Work to be completed
How many of the lines in the material underneath include the string "after"? State the number only.

Given records
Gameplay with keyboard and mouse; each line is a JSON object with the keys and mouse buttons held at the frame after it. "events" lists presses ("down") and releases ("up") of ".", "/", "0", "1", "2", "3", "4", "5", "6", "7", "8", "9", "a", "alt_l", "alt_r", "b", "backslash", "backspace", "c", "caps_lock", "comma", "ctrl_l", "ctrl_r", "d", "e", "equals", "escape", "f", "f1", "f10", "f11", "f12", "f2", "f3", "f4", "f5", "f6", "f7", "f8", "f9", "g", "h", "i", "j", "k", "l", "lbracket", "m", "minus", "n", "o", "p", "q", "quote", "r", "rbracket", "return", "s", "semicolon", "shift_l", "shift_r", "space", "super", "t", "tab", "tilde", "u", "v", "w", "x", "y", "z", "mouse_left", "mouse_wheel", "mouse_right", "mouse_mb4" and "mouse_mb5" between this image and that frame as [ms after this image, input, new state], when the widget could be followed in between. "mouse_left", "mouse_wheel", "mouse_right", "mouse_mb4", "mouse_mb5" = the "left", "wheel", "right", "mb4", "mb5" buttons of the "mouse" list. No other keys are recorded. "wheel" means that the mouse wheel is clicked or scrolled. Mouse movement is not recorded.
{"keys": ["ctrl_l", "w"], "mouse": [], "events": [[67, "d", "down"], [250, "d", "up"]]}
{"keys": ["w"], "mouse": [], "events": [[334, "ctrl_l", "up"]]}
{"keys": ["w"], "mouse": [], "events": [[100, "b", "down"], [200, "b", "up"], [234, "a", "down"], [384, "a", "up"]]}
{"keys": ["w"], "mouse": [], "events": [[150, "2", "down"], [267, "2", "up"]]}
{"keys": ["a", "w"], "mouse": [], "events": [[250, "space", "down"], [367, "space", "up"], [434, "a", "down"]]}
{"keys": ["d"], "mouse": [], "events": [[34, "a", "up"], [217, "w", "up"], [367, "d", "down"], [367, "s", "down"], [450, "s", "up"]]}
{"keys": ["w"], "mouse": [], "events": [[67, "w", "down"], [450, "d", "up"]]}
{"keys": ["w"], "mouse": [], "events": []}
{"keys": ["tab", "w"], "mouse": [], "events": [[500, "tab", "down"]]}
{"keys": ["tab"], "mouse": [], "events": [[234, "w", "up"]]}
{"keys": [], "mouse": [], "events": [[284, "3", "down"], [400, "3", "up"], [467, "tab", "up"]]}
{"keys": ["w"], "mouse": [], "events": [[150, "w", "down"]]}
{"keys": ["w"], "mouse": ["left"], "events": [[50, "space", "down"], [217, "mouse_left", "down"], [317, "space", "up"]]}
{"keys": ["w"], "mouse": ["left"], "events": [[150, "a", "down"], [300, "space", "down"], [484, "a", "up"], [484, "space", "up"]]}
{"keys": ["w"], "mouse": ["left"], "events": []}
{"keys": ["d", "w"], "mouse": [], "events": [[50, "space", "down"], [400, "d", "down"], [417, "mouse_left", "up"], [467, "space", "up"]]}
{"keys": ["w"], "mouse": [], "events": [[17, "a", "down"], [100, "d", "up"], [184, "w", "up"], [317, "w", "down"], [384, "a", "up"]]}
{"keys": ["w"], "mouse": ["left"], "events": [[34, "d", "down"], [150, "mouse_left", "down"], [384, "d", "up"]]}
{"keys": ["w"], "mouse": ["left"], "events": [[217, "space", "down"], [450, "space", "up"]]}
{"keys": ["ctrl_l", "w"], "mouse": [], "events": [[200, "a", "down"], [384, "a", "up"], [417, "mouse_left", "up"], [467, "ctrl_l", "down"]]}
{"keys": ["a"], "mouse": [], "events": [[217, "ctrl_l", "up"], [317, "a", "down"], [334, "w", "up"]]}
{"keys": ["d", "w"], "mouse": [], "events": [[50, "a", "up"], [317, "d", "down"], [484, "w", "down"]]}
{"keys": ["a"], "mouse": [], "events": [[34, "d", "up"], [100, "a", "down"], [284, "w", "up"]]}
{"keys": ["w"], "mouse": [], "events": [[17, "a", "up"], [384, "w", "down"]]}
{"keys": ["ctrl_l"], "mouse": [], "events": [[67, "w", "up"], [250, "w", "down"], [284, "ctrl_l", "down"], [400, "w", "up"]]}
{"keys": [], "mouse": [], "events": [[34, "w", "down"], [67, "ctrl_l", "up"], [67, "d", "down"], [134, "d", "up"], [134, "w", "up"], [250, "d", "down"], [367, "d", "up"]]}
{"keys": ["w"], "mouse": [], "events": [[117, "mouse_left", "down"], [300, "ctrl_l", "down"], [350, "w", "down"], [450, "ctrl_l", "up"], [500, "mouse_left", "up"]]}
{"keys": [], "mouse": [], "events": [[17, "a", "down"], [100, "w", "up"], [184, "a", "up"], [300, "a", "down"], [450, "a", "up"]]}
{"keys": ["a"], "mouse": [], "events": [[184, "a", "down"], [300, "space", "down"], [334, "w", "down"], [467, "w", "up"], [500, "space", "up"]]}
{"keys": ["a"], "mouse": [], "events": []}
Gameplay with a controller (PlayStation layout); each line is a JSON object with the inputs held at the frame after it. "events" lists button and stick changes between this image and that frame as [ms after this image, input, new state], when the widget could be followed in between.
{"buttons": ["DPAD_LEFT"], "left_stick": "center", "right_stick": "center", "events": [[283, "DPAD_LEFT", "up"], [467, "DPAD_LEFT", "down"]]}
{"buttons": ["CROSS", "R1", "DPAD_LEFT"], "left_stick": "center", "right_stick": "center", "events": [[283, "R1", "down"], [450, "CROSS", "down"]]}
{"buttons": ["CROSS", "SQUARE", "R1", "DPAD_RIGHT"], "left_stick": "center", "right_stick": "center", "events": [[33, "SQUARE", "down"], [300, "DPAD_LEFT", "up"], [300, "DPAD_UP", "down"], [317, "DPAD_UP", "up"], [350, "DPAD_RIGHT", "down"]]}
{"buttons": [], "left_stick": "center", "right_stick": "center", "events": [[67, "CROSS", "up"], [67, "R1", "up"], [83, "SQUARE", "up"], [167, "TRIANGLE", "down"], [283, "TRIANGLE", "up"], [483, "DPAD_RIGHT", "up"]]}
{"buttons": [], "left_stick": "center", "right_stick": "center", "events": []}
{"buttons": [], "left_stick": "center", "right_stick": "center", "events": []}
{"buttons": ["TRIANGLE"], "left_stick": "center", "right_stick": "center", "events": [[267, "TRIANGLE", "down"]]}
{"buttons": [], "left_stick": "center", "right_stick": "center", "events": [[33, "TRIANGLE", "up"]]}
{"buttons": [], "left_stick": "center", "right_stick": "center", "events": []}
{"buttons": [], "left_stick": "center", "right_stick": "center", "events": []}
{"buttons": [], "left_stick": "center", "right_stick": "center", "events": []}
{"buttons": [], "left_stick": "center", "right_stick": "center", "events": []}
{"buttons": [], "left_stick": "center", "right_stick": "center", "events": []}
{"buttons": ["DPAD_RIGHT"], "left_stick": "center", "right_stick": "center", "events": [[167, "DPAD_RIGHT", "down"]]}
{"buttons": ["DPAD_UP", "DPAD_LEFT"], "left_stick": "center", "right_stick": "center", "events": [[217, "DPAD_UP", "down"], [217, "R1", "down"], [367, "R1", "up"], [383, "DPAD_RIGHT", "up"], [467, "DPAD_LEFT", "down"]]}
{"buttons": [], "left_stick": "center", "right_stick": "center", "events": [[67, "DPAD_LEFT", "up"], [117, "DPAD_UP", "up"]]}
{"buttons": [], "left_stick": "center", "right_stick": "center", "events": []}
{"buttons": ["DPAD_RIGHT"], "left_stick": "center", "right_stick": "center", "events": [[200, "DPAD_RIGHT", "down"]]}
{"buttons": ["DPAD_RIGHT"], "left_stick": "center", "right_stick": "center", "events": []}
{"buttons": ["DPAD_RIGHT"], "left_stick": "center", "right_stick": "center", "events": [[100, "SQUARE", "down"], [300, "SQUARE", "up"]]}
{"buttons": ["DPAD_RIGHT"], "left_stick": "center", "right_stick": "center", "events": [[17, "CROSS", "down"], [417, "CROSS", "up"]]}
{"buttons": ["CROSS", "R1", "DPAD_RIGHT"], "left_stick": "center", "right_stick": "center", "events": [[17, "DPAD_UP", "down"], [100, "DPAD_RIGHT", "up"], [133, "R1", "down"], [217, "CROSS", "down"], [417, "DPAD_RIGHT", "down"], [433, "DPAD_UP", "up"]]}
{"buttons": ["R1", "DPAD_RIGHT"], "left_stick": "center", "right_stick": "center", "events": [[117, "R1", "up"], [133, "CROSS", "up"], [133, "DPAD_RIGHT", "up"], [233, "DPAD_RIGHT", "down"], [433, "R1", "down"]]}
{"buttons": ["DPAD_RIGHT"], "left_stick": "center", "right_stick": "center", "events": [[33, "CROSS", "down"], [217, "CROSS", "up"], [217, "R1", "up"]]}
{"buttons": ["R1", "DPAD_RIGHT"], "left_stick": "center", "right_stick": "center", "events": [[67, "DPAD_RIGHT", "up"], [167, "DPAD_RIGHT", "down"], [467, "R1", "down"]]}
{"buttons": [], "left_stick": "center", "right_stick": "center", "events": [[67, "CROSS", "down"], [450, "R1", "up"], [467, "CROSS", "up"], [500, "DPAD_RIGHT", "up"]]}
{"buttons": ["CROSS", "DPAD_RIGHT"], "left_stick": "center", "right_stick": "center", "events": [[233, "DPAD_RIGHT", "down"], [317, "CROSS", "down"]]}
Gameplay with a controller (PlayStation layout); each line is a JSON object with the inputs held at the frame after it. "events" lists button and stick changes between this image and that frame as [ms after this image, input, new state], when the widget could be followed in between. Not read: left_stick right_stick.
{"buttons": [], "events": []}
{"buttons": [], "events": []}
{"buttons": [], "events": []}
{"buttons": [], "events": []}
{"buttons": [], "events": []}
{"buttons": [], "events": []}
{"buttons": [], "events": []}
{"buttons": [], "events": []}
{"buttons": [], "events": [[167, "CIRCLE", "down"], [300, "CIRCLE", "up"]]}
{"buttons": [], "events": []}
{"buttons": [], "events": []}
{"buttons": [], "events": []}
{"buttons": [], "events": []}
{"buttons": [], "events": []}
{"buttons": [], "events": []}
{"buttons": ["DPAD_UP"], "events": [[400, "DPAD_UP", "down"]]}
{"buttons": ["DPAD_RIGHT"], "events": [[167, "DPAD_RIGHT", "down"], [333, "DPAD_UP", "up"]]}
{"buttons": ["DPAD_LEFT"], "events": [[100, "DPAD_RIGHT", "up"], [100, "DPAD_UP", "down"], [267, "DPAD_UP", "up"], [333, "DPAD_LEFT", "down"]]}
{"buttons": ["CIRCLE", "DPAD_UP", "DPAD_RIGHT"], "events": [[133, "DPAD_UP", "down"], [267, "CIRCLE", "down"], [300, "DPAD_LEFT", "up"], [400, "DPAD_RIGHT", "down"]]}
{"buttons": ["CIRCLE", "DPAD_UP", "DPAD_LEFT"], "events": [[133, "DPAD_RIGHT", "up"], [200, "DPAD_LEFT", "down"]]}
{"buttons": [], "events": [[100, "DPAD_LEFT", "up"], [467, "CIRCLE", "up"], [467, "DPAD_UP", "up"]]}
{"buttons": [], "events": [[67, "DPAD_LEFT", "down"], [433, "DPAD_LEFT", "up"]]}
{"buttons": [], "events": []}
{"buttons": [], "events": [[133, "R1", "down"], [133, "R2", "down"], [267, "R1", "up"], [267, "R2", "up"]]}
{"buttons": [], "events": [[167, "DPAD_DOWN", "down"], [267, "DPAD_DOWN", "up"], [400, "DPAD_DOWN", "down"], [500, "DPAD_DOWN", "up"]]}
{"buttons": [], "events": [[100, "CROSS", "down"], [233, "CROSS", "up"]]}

Task solution
3